# Assignment
Reproduce nothing but the closing run of lines: the line with "X180848000Y-78232000D01*" and each line that follows it to the end of the data.

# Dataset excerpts
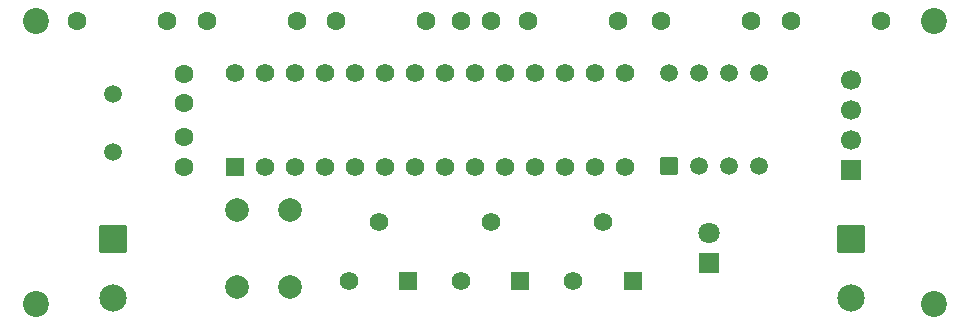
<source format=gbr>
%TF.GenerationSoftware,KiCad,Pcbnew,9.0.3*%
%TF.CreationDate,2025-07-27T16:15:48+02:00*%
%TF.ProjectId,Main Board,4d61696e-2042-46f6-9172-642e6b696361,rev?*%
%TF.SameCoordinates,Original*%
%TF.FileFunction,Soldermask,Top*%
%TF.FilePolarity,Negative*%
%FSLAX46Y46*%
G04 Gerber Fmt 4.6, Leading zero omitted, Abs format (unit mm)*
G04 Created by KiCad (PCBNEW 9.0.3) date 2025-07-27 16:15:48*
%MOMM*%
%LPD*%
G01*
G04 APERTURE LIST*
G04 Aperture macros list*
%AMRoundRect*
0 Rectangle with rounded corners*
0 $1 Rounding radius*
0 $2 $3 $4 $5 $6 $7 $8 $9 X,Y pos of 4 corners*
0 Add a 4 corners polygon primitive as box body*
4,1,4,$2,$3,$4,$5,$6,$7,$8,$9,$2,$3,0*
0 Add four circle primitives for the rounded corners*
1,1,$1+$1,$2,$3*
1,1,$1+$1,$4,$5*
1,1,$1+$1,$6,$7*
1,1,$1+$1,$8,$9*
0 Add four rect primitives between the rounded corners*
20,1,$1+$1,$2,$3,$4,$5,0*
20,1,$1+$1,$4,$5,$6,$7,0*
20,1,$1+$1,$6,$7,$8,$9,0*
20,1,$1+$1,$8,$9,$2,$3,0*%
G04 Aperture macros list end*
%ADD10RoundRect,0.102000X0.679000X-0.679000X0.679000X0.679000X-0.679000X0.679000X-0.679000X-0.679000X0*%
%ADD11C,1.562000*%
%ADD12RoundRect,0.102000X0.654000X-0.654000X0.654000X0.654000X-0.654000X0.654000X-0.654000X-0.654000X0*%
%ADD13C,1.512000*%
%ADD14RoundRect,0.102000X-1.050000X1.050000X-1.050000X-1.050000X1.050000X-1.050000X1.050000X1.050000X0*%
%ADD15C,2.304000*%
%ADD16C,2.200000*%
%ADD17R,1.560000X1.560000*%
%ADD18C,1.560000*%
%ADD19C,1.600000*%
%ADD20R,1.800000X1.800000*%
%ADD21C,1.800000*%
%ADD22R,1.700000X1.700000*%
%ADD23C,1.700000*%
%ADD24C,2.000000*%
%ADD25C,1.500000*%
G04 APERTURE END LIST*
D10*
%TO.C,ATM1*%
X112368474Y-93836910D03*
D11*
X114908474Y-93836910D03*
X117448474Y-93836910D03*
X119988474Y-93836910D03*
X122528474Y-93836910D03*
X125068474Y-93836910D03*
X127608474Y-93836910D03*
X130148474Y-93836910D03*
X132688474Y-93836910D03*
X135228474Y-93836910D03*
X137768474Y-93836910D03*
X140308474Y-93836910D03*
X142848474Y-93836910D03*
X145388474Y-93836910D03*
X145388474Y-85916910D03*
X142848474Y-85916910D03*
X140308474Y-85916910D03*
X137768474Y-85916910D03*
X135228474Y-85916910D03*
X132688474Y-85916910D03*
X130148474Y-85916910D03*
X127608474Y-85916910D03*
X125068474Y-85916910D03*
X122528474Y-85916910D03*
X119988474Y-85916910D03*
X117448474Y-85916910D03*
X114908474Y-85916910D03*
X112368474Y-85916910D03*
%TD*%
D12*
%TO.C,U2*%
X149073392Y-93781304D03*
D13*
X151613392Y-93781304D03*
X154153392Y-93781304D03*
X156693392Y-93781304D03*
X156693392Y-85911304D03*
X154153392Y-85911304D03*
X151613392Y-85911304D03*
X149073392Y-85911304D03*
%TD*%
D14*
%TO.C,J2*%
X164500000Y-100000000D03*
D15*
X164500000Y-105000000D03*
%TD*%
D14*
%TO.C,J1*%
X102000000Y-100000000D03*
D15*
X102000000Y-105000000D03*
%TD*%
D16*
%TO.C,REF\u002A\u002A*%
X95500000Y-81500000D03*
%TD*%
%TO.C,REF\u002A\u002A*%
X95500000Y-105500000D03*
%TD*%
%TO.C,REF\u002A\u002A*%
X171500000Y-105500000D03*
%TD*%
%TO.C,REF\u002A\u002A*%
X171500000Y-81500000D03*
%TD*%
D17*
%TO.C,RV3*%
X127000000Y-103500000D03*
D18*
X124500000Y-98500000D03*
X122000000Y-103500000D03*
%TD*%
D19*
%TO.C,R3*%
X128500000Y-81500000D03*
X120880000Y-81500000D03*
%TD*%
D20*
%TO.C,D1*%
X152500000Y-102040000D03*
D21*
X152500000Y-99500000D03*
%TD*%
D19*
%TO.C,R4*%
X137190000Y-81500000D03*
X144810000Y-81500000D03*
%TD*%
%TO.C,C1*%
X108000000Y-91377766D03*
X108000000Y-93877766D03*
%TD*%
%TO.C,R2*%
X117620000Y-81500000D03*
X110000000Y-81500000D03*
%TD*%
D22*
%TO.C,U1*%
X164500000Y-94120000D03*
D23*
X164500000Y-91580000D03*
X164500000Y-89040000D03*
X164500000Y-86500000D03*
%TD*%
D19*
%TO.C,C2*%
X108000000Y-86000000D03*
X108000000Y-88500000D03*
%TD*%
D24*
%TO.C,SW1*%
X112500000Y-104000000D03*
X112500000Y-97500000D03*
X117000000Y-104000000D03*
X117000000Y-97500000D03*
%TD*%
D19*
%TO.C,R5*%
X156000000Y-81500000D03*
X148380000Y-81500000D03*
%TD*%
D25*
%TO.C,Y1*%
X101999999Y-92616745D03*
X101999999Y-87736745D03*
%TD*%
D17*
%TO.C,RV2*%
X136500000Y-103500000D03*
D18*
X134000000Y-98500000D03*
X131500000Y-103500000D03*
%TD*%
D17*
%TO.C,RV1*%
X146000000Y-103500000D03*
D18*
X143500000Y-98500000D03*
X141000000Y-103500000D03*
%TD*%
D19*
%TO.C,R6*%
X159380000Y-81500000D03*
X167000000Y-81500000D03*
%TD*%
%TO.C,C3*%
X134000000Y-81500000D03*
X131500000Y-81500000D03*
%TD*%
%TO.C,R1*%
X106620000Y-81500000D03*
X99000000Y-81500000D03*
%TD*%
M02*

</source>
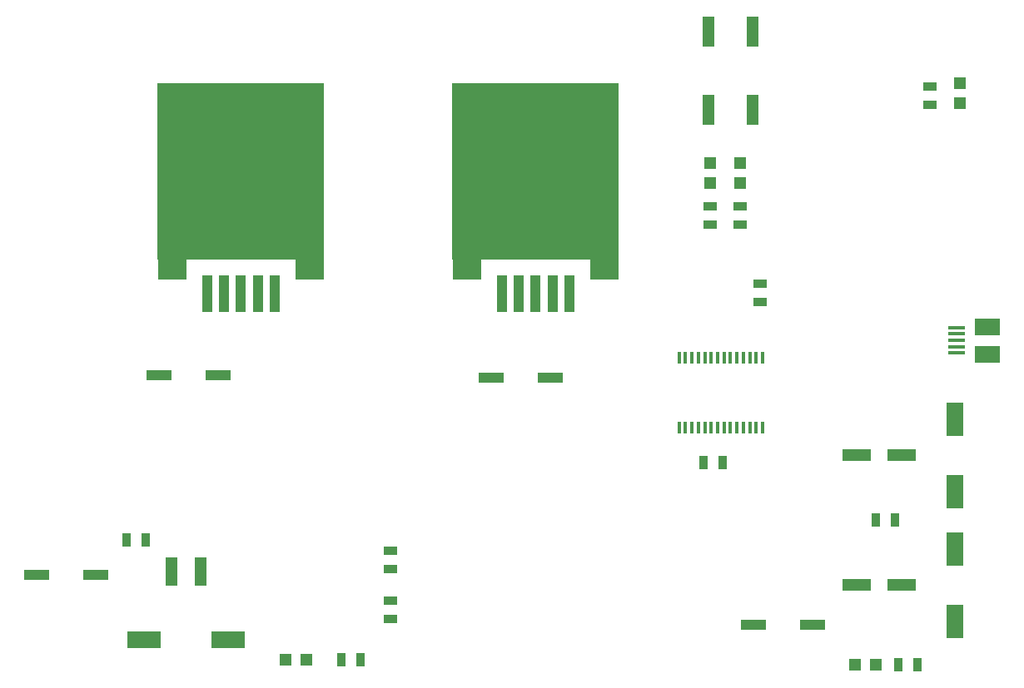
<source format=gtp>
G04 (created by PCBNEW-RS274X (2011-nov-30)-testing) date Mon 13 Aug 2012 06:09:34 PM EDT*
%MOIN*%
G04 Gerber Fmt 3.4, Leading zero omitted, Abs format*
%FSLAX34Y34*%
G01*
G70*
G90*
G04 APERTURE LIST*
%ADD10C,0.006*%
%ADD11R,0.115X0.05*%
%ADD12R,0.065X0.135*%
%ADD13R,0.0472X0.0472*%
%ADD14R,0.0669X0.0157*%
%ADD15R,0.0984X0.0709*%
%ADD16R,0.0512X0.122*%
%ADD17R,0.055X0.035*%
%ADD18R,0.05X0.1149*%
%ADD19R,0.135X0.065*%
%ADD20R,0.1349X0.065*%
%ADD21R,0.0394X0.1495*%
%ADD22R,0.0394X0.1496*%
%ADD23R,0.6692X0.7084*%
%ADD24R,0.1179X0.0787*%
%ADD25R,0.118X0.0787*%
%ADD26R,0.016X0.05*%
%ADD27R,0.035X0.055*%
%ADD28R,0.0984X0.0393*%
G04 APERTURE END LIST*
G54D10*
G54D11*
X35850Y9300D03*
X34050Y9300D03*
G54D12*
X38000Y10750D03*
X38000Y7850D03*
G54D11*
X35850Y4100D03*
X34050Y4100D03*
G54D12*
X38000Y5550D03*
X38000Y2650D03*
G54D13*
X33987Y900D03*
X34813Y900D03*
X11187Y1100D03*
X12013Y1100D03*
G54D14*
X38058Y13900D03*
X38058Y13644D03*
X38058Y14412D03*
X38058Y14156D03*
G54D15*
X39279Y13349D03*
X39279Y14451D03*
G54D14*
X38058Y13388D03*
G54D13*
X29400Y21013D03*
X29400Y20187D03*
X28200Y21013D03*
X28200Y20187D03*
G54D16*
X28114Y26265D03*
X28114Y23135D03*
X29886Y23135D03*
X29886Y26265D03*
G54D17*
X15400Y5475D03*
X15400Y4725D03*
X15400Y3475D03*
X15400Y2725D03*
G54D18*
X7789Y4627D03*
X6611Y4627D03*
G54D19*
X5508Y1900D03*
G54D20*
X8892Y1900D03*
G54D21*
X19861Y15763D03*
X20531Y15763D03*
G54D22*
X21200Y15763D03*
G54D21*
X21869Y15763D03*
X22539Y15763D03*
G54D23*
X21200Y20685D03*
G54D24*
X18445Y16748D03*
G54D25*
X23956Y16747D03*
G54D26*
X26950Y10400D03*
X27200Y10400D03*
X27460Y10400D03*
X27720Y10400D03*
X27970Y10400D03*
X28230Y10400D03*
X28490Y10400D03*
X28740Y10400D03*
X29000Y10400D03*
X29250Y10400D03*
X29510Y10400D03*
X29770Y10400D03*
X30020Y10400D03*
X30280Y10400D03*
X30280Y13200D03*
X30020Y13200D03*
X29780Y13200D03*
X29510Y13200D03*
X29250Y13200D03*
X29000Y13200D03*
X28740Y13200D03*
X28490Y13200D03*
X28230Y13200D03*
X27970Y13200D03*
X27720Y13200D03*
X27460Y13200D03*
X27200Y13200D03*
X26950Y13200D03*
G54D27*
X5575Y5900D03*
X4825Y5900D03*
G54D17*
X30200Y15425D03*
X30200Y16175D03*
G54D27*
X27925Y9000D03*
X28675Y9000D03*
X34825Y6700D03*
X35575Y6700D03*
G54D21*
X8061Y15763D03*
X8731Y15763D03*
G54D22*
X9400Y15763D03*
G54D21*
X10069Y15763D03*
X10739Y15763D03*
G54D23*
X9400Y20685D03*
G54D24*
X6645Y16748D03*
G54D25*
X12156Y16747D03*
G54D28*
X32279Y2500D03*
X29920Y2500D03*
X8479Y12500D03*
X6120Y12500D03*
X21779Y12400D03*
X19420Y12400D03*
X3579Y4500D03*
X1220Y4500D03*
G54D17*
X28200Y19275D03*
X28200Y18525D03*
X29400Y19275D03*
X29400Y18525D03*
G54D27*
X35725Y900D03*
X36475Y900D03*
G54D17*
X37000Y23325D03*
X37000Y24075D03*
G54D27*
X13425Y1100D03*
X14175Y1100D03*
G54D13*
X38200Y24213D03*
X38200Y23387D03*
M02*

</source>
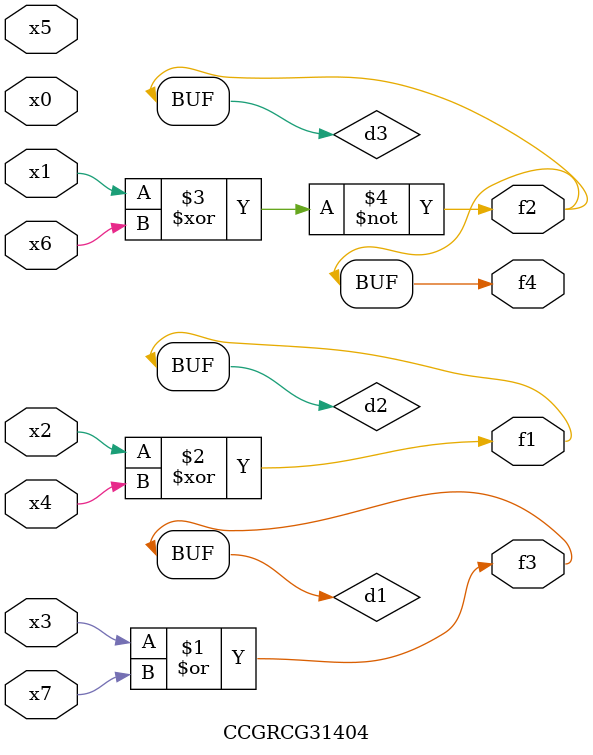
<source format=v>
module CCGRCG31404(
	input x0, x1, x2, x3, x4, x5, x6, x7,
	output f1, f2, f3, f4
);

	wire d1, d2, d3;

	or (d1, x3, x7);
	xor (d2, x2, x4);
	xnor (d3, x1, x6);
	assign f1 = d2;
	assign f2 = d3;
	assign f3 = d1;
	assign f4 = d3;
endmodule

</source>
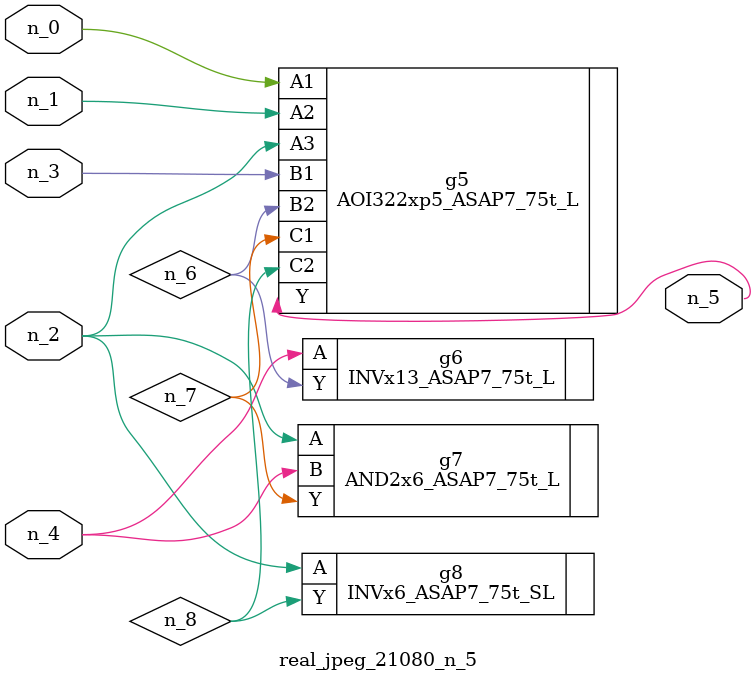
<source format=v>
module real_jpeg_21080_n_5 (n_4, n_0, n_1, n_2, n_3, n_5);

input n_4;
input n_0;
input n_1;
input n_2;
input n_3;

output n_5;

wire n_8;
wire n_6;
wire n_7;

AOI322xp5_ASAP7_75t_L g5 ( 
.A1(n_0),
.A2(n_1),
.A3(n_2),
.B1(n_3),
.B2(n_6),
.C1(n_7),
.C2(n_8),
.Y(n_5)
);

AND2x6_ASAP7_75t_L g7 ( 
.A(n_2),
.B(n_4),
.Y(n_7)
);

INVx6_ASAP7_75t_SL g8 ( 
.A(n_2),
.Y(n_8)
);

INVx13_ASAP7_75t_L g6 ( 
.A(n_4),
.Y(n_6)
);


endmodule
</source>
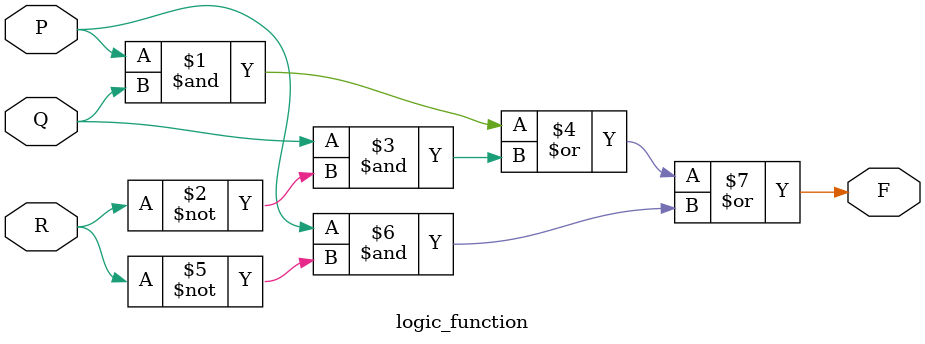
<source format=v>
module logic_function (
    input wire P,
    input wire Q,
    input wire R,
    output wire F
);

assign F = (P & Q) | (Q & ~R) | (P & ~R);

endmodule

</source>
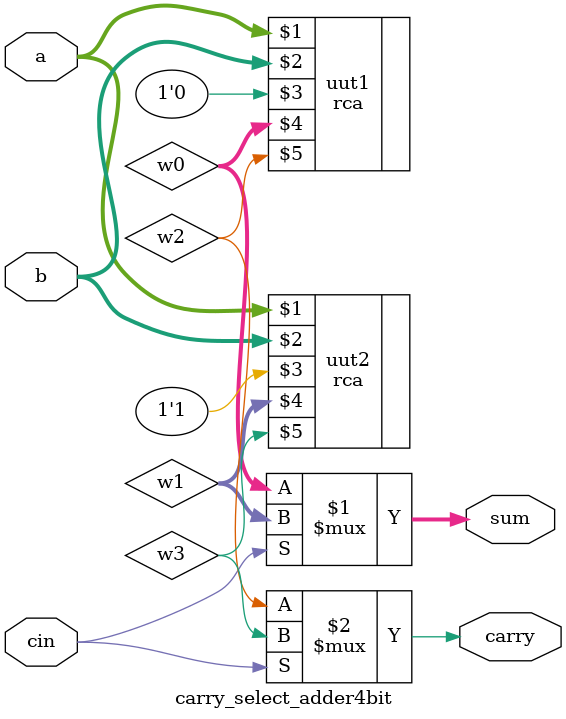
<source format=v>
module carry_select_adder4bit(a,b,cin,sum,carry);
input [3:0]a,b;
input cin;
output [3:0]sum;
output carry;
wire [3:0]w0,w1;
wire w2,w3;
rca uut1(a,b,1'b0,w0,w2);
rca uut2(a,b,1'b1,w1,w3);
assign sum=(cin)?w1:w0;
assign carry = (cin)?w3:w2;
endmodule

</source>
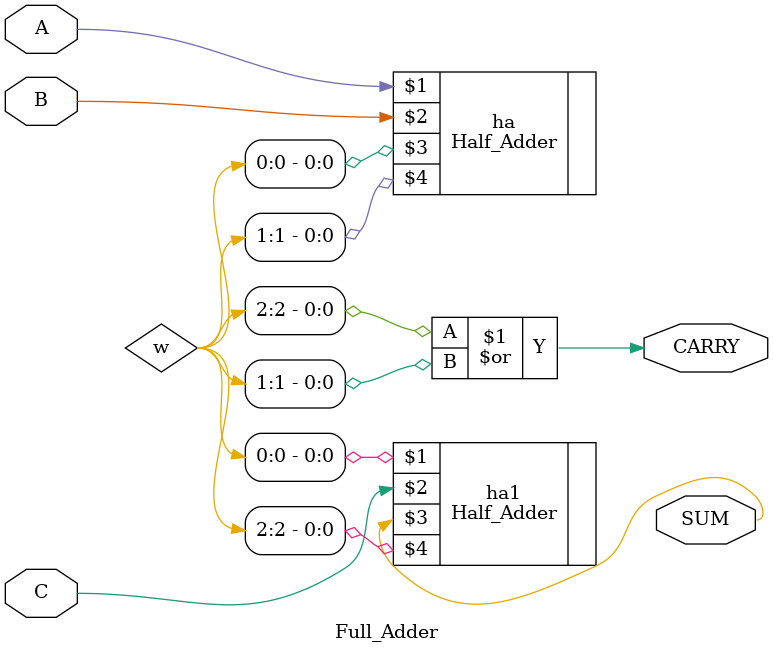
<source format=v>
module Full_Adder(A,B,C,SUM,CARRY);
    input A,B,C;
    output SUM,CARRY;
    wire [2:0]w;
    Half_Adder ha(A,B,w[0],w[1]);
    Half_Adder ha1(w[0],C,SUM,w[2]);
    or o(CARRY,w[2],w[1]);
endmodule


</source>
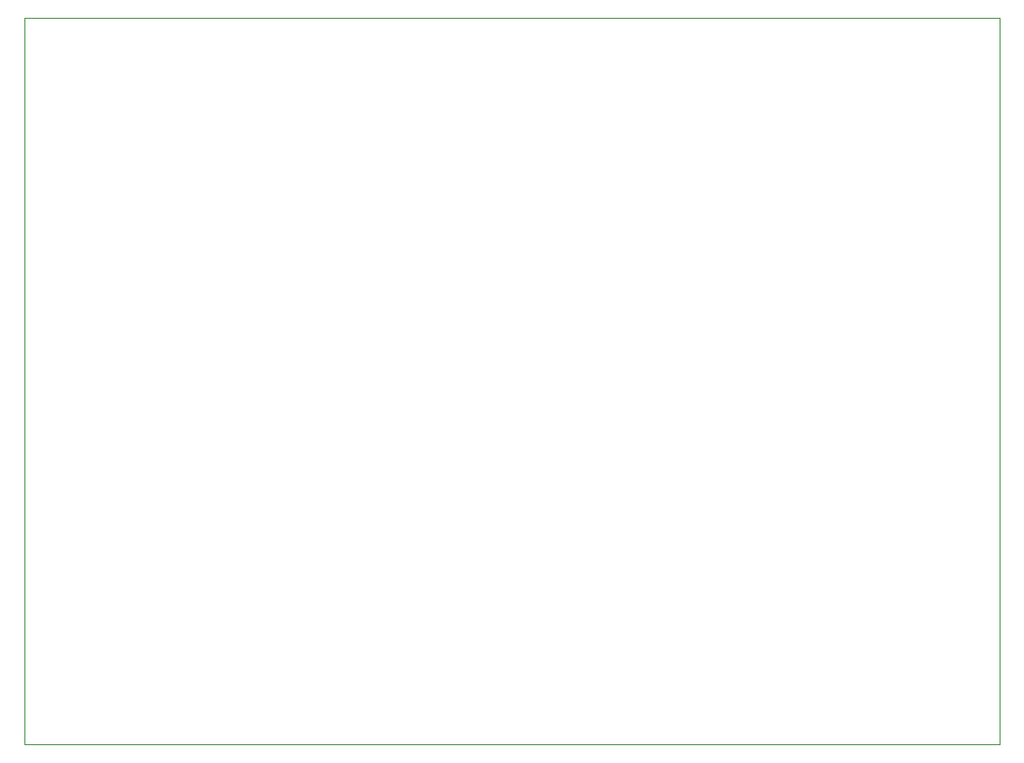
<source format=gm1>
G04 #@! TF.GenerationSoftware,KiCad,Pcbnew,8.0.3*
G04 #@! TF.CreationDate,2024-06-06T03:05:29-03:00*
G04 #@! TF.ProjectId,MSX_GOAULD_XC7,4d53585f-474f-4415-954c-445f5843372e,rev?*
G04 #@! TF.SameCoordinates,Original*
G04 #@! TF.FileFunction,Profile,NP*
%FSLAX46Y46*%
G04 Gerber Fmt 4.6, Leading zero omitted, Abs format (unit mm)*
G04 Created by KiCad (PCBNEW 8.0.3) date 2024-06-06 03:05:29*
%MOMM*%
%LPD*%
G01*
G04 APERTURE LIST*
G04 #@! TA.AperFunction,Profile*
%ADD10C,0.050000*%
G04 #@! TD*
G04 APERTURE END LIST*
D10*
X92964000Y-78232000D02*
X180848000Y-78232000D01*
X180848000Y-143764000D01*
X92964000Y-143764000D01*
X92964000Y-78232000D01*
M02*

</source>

# Your response
X180848000Y-78232000D01*
X180848000Y-143764000D01*
X92964000Y-143764000D01*
X92964000Y-78232000D01*
M02*

</source>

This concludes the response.